S-mark - S-expression markup language
What is a markup language?
Data representations such as S-expressions and JSON easily encode heterogeneous data. Text is just one of many data types that fits equally well there. This is great for data with an elaborate structure and a little text thrown in here and there.
Problems arise when dealing with data where the relationship is inverted: mostly text with a little structure thrown in here and there. Markup languages such as HTML, XML, Markdown and AsciiDoc shine here.
What makes a good markup language?
To be a useful improvement over simple representations like S-expressions and JSON, a markup language must have:
- Compact syntax. A verbose syntax with lots of repetition makes it so odious to write the markup that the end result is not much easier to use than structure-first encodings as S-expressions or JSON. Markdown and AsciiDoc shine at compact syntax. HTML and XML don’t.
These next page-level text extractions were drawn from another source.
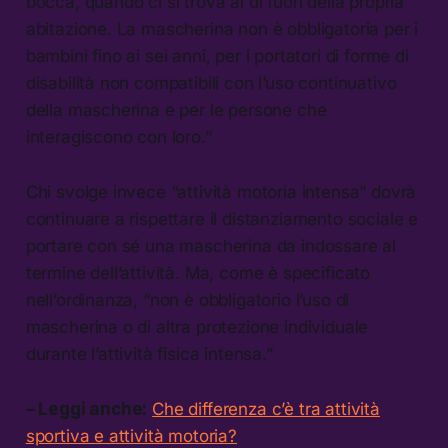
bocca, quando ci si trova al di fuori della propria
abitazione. La mascherina non è obbligatoria per i
bambini fino ai sei anni, per i portatori di forme di
disabilità non compatibili con l’uso continuativo
della mascherina e per le persone che
interagiscono con loro.”
Chi svolge invece “attività motoria intensa” dovrà
continuare a rispettare il distanziamento sociale e
portare con sé una mascherina da indossare al
termine dell’attività. Ma, come è specificato
nell’ordinanza, “non è obbligatorio l’uso di
mascherina o di altra protezione individuale
durante l’attività fisica intensa.”
– Leggi anche:
Che differenza c’è tra attività
sportiva e attività motoria?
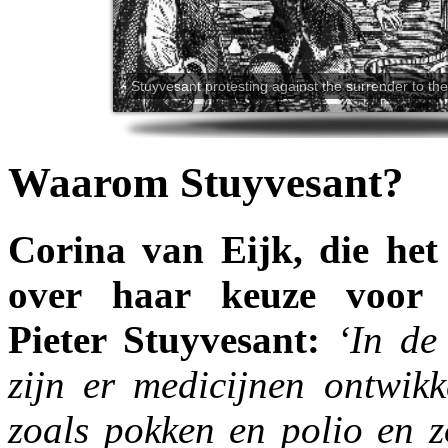
Waarom Stuyvesant?
Corina van Eijk, die het
over haar keuze voor 
Pieter Stuyvesant:
‘In de
zijn er medicijnen ontwikk
zoals pokken en polio en 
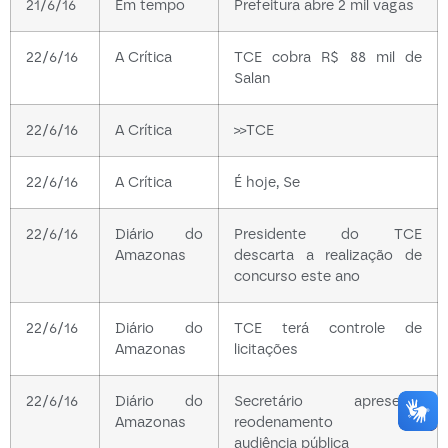
21/6/16
Em tempo
Prefeitura abre 2 mil vagas
22/6/16
A Crítica
TCE cobra R$ 88 mil de
Salan
22/6/16
A Crítica
>>TCE
22/6/16
A Crítica
É hoje, Se
22/6/16
Diário do
Presidente do TCE
Amazonas
descarta a realização de
concurso este ano
22/6/16
Diário do
TCE terá controle de
Amazonas
licitações
22/6/16
Diário do
Secretário apresenta
Amazonas
reodenamento em
audiência pública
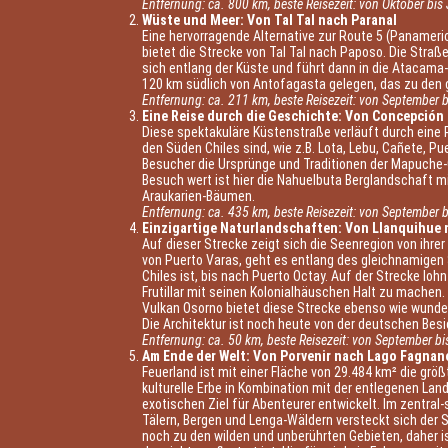
Entfernung: ca. 800 km, beste Reisezeit: von Oktober bis
Wüste und Meer: Von Tal Tal nach Paranal
Eine hervorragende Alternative zur Route 5 (Paname
bietet die Strecke von Tal Tal nach Paposo. Die Stra
sich entlang der Küste und führt dann in die Atacama-
120 km südlich von Antofagasta gelegen, das zu den g
Entfernung: ca. 211 km, beste Reisezeit: von September 
Eine Reise durch die Geschichte: Von Concepción 
Diese spektakuläre Küstenstraße verläuft durch eine R
den Süden Chiles sind, wie z.B. Lota, Lebu, Cañete, P
Besucher die Ursprünge und Traditionen der Mapuche
Besuch wert ist hier die Nahuelbuta Berglandschaft mi
Araukarien-Bäumen.
Entfernung: ca. 435 km, beste Reisezeit: von September b
Einzigartige Naturlandschaften: Von Llanquihue 
Auf dieser Strecke zeigt sich die Seenregion von ihrer
von Puerto Varas, geht es entlang des gleichnamigen 
Chiles ist, bis nach Puerto Octay. Auf der Strecke loh
Frutillar mit seinen Kolonialhäuschen Halt zu machen
Vulkan Osorno bietet diese Strecke ebenso wie wunde
Die Architektur ist noch heute von der deutschen Besi
Entfernung: ca. 50 km, beste Reisezeit: von September bi
Am Ende der Welt: Von Porvenir nach Lago Fagnan
Feuerland ist mit einer Fläche von 29.484 km² die größ
kulturelle Erbe in Kombination mit der entlegenen Lan
exotischen Ziel für Abenteurer entwickelt. Im zentral
Tälern, Bergen und Lenga-Wäldern versteckt sich der 
noch zu den wilden und unberührten Gebieten, daher is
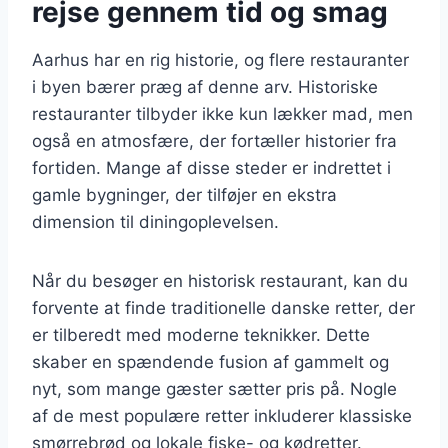
rejse gennem tid og smag
Aarhus har en rig historie, og flere restauranter
i byen bærer præg af denne arv. Historiske
restauranter tilbyder ikke kun lækker mad, men
også en atmosfære, der fortæller historier fra
fortiden. Mange af disse steder er indrettet i
gamle bygninger, der tilføjer en ekstra
dimension til diningoplevelsen.
Når du besøger en historisk restaurant, kan du
forvente at finde traditionelle danske retter, der
er tilberedt med moderne teknikker. Dette
skaber en spændende fusion af gammelt og
nyt, som mange gæster sætter pris på. Nogle
af de mest populære retter inkluderer klassiske
smørrebrød og lokale fiske- og kødretter.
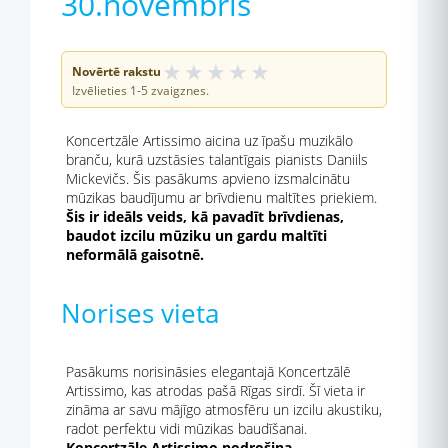
30.novembris
★
★
★
★
★
Novērtē rakstu
Izvēlieties 1-5 zvaigznes.
Koncertzāle Artissimo aicina uz īpašu muzikālo
branču, kurā uzstāsies talantīgais pianists Daniils
Mickevičs. Šis pasākums apvieno izsmalcinātu
mūzikas baudījumu ar brīvdienu maltītes priekiem.
Šis ir ideāls veids, kā pavadīt brīvdienas,
baudot izcilu mūziku un gardu maltīti
neformālā gaisotnē.
Norises vieta
Pasākums norisināsies elegantajā Koncertzālē
Artissimo, kas atrodas pašā Rīgas sirdī. Šī vieta ir
zināma ar savu mājīgo atmosfēru un izcilu akustiku,
radot perfektu vidi mūzikas baudīšanai.
Koncertzāle Artissimo nodrošina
- Generic representation. To take full advantage of semantic markup, the language must be able to represent arbitrary tags. XML shines here; HTML is okay; AsciiDoc and Markdown overspecialize their syntax to fit typical text documents at the expense of other things.
- Easily understood rules. XML shines here; HTML is not too bad; AsciiDoc is perhaps too idiosyncratic; and Markdown seems evolved by trial and error. If the mapping from markup to common data structures is simple and unambiguous, processing the documents is way easier and people will take advantage of it for custom applications.
Why a new markup language?
S-mark was born to be the simplest possible markup language where every document has a predictable mapping to an S-expression. This mapping makes S-mark documents easy to process with Lisp code.
S-mark is essentially a simplified version of Scribble, which itself is a simplified version of Scheme Scribe. Unlike Scheme Scribe and Scribble, S-mark does not evaluate Scheme code interspersed with the markup. S-mark only reads an S-expression; it never evaluates. Evaluation is left to user programs.
S-mark also does not specify any standard tags (heading, list, table, etc.). Users are free to assign any meaning to any tag. There are no special cases in the syntax, making it as simple, predictable and hence easy to learn as possible.
A common set of tags (similar in scope to HTML) is being evolved to help applications standardize the usage of similar tags among themselves. Particular S-mark applications can opt to use or not use these tags.